Let's consider in greater detail some of the proposed changes to NFPA 70E and best practices for creating a safe work environment at your plant.

Plan for job safety

With previous versions of NFPA 70E, employers were responsible not only for holding job briefings that communicated known hazards to contract employees but also for documenting this meeting. The latest version of the standard takes the job briefing process a step further and requires the employee in charge to be more proactive with job safety planning.

This change to the job preparation process requires that a documented plan be completed by a qualified person. Per NFPA 70E, a qualified person is someone who has demonstrated skills and knowledge related to the construction and operation of electrical equipment and installations and who has received safety training to identify hazards and reduce associated risk.

The planning document must include a broad description of the job as well as a list of individual tasks or work procedures to be performed. It should identify electrical hazards, energy source controls, and special precautions. As part of this planning process, risk assessments must be performed for tasks involving shock or arc flash hazards.

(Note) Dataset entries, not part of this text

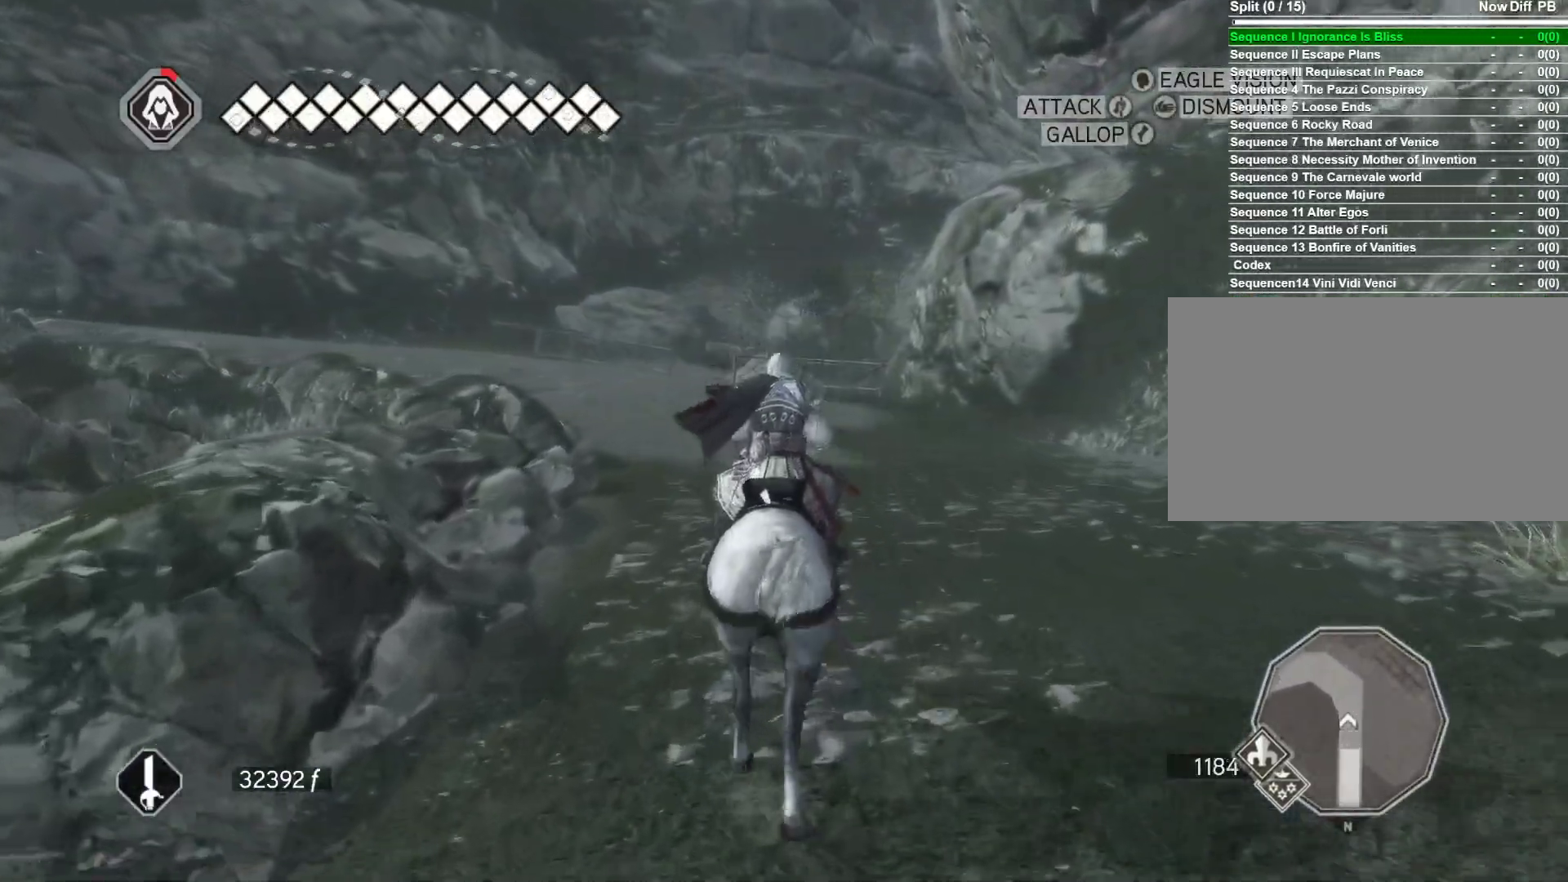
{"keys": ["space", "w"], "mouse": ["right"], "events": [[17, "space", "up"], [117, "space", "down"], [200, "space", "up"], [350, "space", "down"]]}
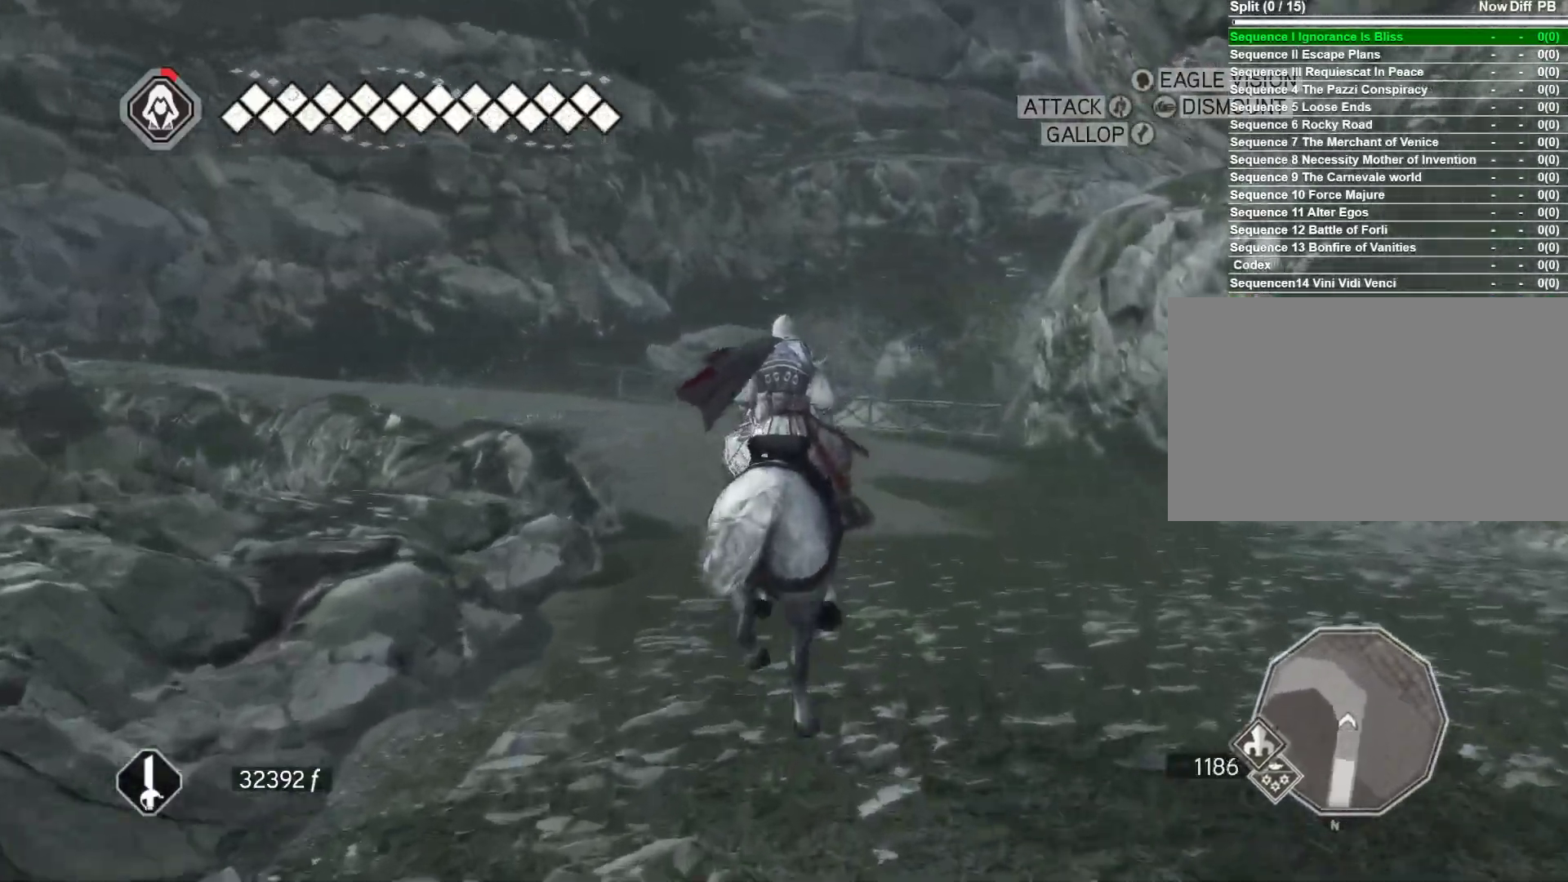
{"keys": ["a", "space", "w"], "mouse": ["right"], "events": [[450, "a", "down"]]}
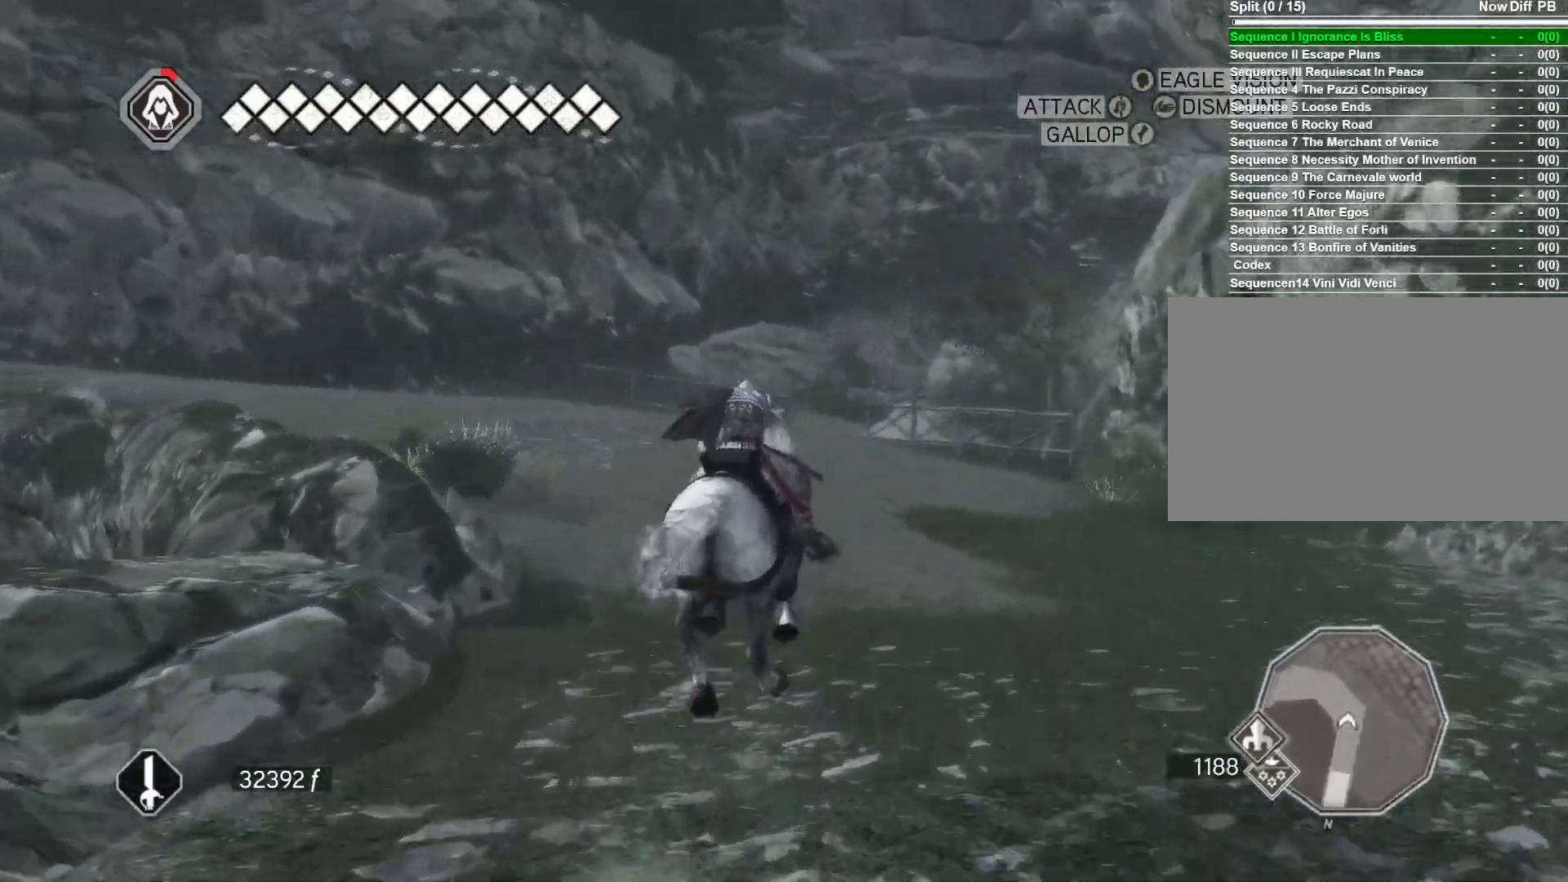
{"keys": ["space", "w"], "mouse": ["right"], "events": [[417, "a", "up"]]}
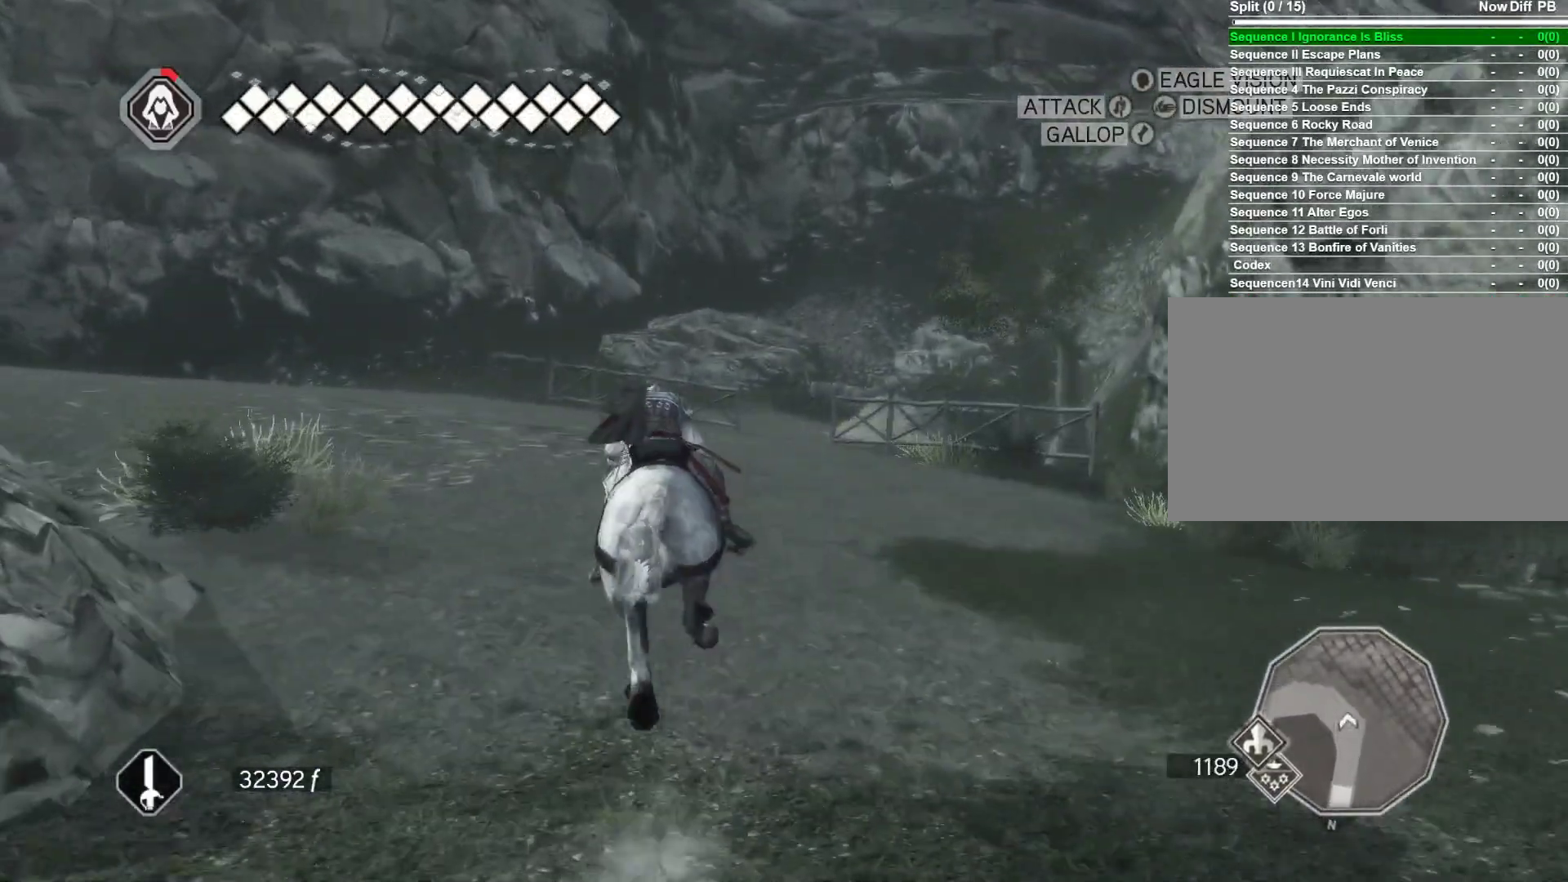
{"keys": ["a", "space", "w"], "mouse": ["right"], "events": [[67, "a", "down"]]}
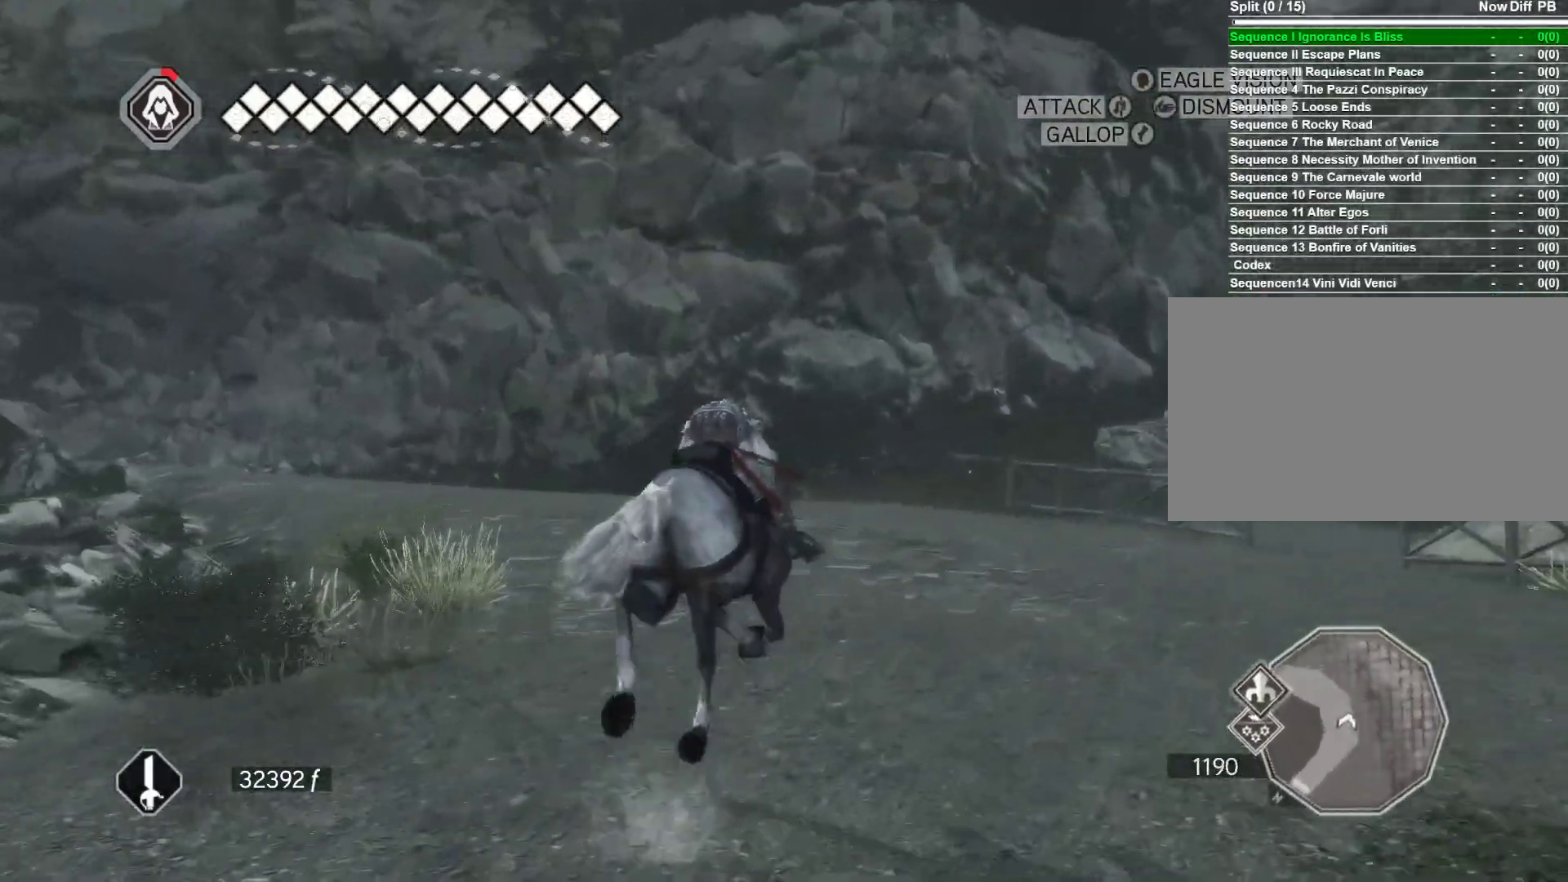
{"keys": ["a", "space", "w"], "mouse": ["right"], "events": []}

Properly assess and communicate risks

Risk assessments as part of job safety planning is new to NFPA 70E in 2018, but it is not a new concept. Because OSHA has always made it the employer’s responsibility to identify and share on-the-job risks and hazards with employees, NFPA 70E already requires that a risk assessment be performed prior to allowing workers to perform tasks on or near energized equipment.

For both shock and arc flash risk assessments, NFPA 70E requirements include:

  • Identifying the hazards
  • Estimating the likelihood of occurrence of injury or damage to health and the potential severity of injury or damage to health
  • Determining whether additional protective measures, including the use of PPE, are required

Once an arc flash risk assessment has been completed, it’s up to the employer to share the results with workers so that they can use the information to properly protect themselves on the job.